Résumé de la décision
M. [Z] [M] et Mme [J] [B], épouse [M], ont formé un pourvoi contre un arrêt rendu par la cour d'appel de Paris le 17 mars 2022 dans un litige les opposant à la société ICF La Sablière. Par acte déposé le 30 août 2022, leur avocat a déclaré se désister du pourvoi. La Cour de cassation a pris acte de ce désistement en application de l'article 1026 du Code de procédure civile. L'ordonnance a été rendue par Mme Caroline Azar, conseillère référendaire.
Arguments pertinents
L'ordonnance souligne que le désistement du pourvoi, intervenu par acte notifié au greffe, doit être constaté conformément à la procédure prévue par la loi. Selon l'article 1026 du Code de procédure civile, le désistement est un droit du demandeur et doit être accepté par la juridiction, entraînant la clôture de la procédure sans examen des autres aspects du litige. La décision précise :
« Il y a lieu dès lors de donner acte à M. [Z] [M] et à Mme [J] [B] épouse [M] de leur désistement. »
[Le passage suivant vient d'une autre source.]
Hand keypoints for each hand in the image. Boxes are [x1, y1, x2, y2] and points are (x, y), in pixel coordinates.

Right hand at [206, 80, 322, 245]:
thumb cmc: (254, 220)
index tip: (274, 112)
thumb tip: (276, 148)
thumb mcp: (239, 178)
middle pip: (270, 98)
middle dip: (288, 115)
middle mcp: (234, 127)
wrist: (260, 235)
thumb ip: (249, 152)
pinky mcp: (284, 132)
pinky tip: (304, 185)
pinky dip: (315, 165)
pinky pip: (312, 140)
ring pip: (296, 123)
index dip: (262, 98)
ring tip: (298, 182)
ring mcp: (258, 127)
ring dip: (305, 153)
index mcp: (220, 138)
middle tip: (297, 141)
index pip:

Interprétations et citations légales
Le Code de procédure civile régit les modalités de désistement de pourvoi, et l'article 1026 stipule que :
Code de procédure civile - Article 1026 : « Le demandeur peut, à tout moment, se désister de son action. Le désistement est reçu au greffe. »
Cette disposition établit que le désistement est une prérogative du demandeur dans le cadre d'une procédure judiciaire. La cour n’a pas besoin d’examiner le fond du litige lorsque le désistement est consigné, soulignant ainsi la simplicité et l'efficacité de ce mécanisme procédural. La décision de la Cour de cassation confirme l'autonomie des parties dans la gestion de leurs recours, renforçant l'idée que le droit de désistement peut être exercé librement et sans restriction tant que les actes de procédure sont respectés.
Ainsi, cette ordonnance rappelle l'importance des droits procéduraux des parties et la nécessité d'un formalisme dans la clôture des instances judiciaires.